### Source material
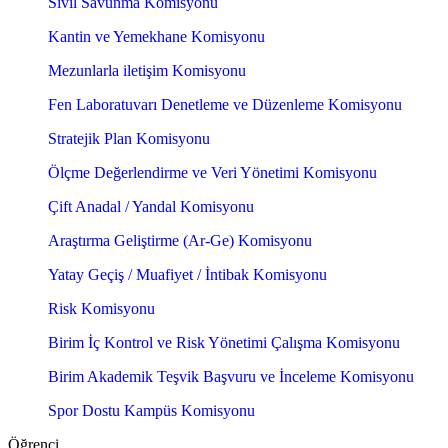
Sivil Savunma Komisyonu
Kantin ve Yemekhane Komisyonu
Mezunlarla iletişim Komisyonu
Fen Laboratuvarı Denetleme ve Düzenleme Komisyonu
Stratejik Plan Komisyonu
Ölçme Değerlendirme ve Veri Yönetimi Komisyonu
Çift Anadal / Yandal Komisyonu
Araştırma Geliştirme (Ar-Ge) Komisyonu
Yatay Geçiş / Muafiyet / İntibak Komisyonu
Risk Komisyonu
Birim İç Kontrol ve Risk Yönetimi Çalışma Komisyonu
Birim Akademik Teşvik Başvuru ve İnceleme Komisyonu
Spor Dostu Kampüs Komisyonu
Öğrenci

==

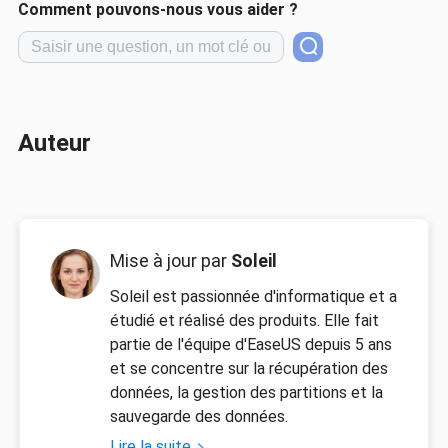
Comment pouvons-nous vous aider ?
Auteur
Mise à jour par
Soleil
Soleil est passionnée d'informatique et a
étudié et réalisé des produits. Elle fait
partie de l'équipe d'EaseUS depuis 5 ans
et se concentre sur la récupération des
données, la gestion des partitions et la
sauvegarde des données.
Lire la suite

--

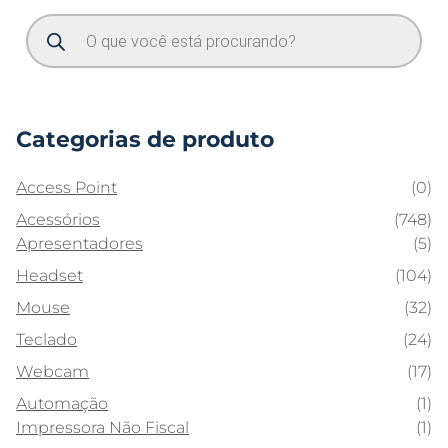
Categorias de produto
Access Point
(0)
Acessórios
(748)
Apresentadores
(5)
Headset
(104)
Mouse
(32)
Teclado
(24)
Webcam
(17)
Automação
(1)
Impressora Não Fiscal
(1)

### Assignment
I need every line from the material that contains the word "Soleil".

### Written solution
Soleil
Soleil est passionnée d'informatique et a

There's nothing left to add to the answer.